Saturday, October 30, 2004

Another Reason Bush Must Go

One of the reasons I'm desperate to have a president who believes in science is the ongoing situation with the H5N1 strain of avian flu (see my archives for several other posts on this).

Though a recent case that was thought to be the result of human-to-human transmission turned out not to be, there's an ever-increasing danger of the virus mutating in that direction. The H5N1 death rate in humans is currently at staggering 70 percent (by contrast, the 1918 pandemic killed only about five percent of the people it infected). Even allowing for a somewhat lower death rate in first-world countries, we're facing a disease with the potential to be both as contagious and as deadly as smallpox. This is a danger that dwarfs any conceivable terrorist threat, with the possible (though far less likely) exception of an attack with bioengineered pathogens.

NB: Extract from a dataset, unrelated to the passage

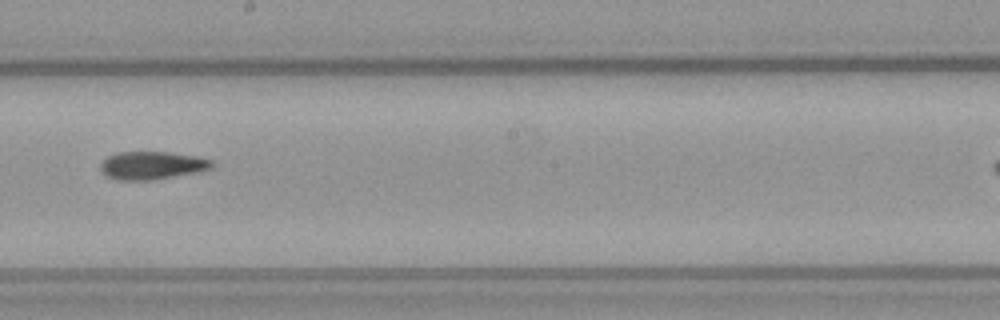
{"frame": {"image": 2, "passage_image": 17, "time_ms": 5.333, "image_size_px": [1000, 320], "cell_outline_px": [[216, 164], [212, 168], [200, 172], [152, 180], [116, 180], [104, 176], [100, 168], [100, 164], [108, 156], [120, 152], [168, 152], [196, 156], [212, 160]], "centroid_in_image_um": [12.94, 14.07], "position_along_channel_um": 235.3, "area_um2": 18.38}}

If the Bush administration has lifted a finger to deal with H5N1, it's news to me. The WHO and governments around the world are calling for a massive stockpiling of H5N1 vaccine, but BushCo's response - if it exists - is very low-key indeed. I find no evidence that the administration has addressed the problem at all.

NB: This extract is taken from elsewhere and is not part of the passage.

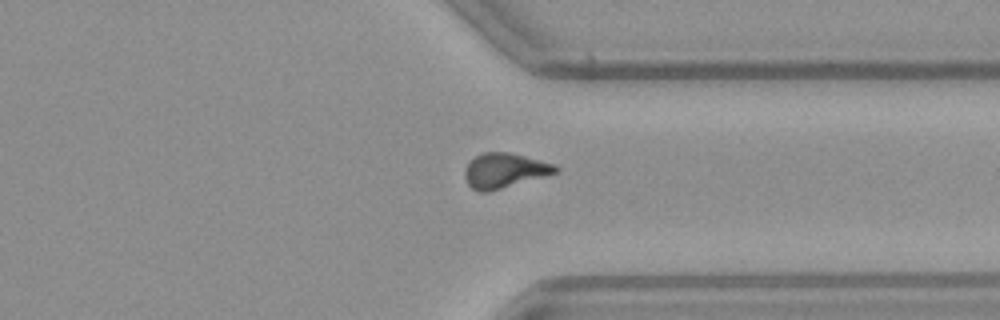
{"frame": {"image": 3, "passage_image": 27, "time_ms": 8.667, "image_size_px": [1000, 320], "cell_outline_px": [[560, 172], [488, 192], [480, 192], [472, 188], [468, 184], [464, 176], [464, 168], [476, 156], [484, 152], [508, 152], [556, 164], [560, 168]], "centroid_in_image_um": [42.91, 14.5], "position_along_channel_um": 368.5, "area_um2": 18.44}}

The current US vaccine shortage directly affects the likelihood of H5N1 mutation. While spontaneous mutation is always possible, there's an additional danger of mutation from human co-infection with human and avian flu viruses. That means that it's essential to inoculate poultry workers in poorer countries like Vietnam, where birds and people are crowded together in filthy conditions. But such countries have almost no human flu vaccines available. And with flu season beginning in the US and Europe, and huge shortfalls in vaccine production, there's none to spare for them.

As influential as game theory is supposed to be among the economic elite - and as well known as the Prisoner's Dilemma is - the basic lessons don't seem to have taken hold. You cannot allow the Invisible Hand to make public-health decisions; it doesn't work, and it never will. The temptation to cut costs and corners in public health, and to take huge risks in order to maintain the bottom line, is a recipe for disaster, but it's a course the free market tends to favor strongly.

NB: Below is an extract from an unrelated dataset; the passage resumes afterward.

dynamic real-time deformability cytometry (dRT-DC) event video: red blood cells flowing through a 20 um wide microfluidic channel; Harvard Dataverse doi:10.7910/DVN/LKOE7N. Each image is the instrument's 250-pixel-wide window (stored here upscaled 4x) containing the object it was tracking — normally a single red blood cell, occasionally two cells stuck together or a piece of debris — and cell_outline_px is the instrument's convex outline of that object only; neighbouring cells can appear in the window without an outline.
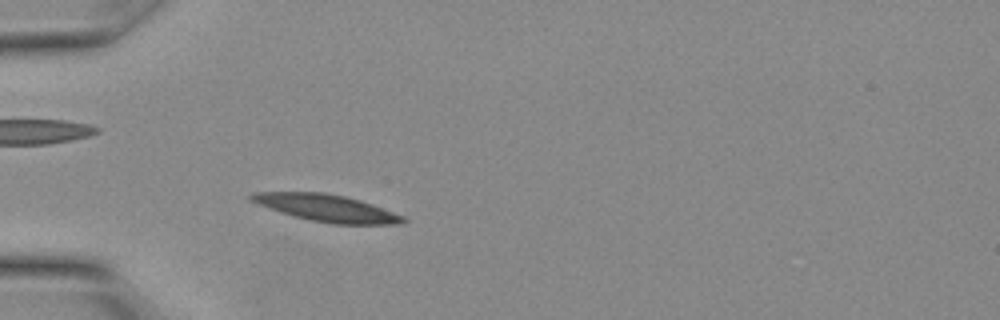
{"species": "Egyptian fruit bat (a non-hibernating species)", "species_latin": "Rousettus aegyptiacus", "temperature_condition": "warm", "stored_images_in_passage": 10, "camera_frame_rate_fps": 3000, "um_per_image_px": 0.085, "animal": {"sex": "female"}, "frame": {"image": 1, "passage_image": 6, "time_ms": 1.667, "image_size_px": [1000, 320], "cell_outline_px": [[408, 220], [400, 224], [332, 224], [312, 220], [280, 212], [248, 200], [248, 196], [252, 192], [324, 192], [344, 196], [360, 200], [372, 204], [404, 216]], "centroid_in_image_um": [27.76, 17.67], "position_along_channel_um": 57.2, "area_um2": 23.76}}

There still may be time to mitigate the situation by stockpiling vaccines and anti-virals, but that'd take huge amounts of money and coordination, and that would take intelligent, engaged, focused leadership by the United States. This issue alone is reason enough to vote for John Kerry, who is at least capable of understanding the issue, whether or not he does at the moment. Bush doesn't and can't understand issues like these, and neither does anyone around him. This is just one more reason why we can't afford - and might not survive - four more years of BushCo.

1 comment:

Anonymous said...

The 'economic elite' don't much give a damn, because they think money enhances their own immune systems, and that really is all the farther ahead they think. They can't concieve of a world that won't have poor people for them to use, either.

And the whole thing reminds me of Poe's "Masque of the Red Death", which I'm going to have to find and see if I remember it correctly from junior high English.